As far as I can tell, the Prime Minister has publicly referenced violence against women twice this year.

First, he praised the former Prime Minister John Howard for intervening in a domestic violence incident he witnessed on the street while out walking in early January.

Second, he responded to the tragic murder of Palestinian student Aya Maasarwe in Melbourne by attending a memorial, meeting with her father and writing her family a letter.

He has not, as far as I can tell, referenced the bigger picture of violence against women in this country. He has not, as far as I can find, made mention of the fact that 69 women were killed in Australia in 2018, the majority by their current or former partner.

Any additional funding in the realm of violence against women is welcome: it is needed desperately.

The two programs Prime Minister Morrison will announce today as a step towards renewing the national plan on violence against women in the April 2 federal budget are welcome. But $78 million is merely a drop of water when a firehose is needed.

After the May budget was handed down last year, three academics from Monash University delivered a frank assessment of the federal government’s commitment to funding efforts around domestic violence: All talk, no action.

“The 2018 federal budget demonstrates an ongoing failure of the Turnbull Government to match its expressed desire to take violence against women seriously with the necessary national funding commitment.

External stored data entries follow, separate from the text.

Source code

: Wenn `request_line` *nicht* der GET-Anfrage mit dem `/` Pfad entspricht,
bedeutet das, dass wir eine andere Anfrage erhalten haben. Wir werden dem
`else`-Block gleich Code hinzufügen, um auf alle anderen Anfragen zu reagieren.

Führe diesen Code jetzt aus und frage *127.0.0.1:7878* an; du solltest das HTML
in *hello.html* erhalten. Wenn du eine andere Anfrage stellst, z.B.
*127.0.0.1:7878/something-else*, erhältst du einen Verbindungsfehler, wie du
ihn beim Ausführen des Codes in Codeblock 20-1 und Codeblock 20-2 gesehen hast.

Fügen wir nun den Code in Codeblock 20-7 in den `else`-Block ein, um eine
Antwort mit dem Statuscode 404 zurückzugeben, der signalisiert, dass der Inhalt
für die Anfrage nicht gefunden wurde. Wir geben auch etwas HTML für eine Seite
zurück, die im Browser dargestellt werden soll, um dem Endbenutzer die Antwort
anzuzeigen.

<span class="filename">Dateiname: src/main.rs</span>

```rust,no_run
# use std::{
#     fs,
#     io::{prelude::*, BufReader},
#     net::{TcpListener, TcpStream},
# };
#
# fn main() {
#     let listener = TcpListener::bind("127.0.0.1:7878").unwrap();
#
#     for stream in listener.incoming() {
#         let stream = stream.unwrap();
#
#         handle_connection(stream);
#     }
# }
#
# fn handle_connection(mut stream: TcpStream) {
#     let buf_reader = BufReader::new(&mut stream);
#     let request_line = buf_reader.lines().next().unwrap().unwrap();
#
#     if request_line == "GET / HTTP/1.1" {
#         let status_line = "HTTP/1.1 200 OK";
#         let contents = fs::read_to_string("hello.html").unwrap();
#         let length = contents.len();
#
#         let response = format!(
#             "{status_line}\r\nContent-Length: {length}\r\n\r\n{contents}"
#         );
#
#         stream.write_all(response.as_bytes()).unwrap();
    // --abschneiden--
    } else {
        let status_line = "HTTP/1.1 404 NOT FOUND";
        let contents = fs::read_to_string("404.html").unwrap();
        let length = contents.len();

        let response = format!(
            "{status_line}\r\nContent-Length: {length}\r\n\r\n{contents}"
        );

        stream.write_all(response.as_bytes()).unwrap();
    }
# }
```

The budget allocates just $18.2 million to frontline family violence services and to increasing national awareness of the issue. This is inclusive of funding provided to community legal services that provide vital legal assistance, and the $11.5 million committed over two years (2018-19) to 1800 RESPECT, the national sexual assault, domestic and family violence counselling and information referral service.

In comparison, at the state level in 2017 the Victorian government allocated $1.9 billion to address family violence by implementing the 227 recommendations of the Royal Commission into Family Violence. In an early sign that the state of Victoria intends to continue to outdo the federal government, the Victorian Minister for the Prevention of Family Violence earlier this month announced that the state budget 2018-19 will include $42.5 million towards preventing family violence.”

It’s no secret that the coalition’s “women problem” is proving to be endemic and only growing. From its poor treatment of women to the rise of strong female Independents holding the government to account to the formation of a new group WomenVote borne from the discontent of women being ‘wilfully ignored’ by politics for too long: women of different ages and persuasions are increasingly unhappy and unimpressed with the Liberal party.

Against that backdrop, the making of an announcement about the ‘importance’ of tackling violence against women with a small funding boost seems predictable but not sincere.

If the announcement followed a demonstrable commitment from the PM and the government he’s been part of, to turning the tide on the intimate terrorism and funding this scourge, perhaps it could be perceived as more convincing.

Instead on the first day of parliament, a few months out from a federal election, it seems a cynical grab for a shred of credibility on an issue that matters to women. It’s far too little, too late for a government that has consistently failed to provide adequate funding to the myriad services that women and children depend on when experiencing violence.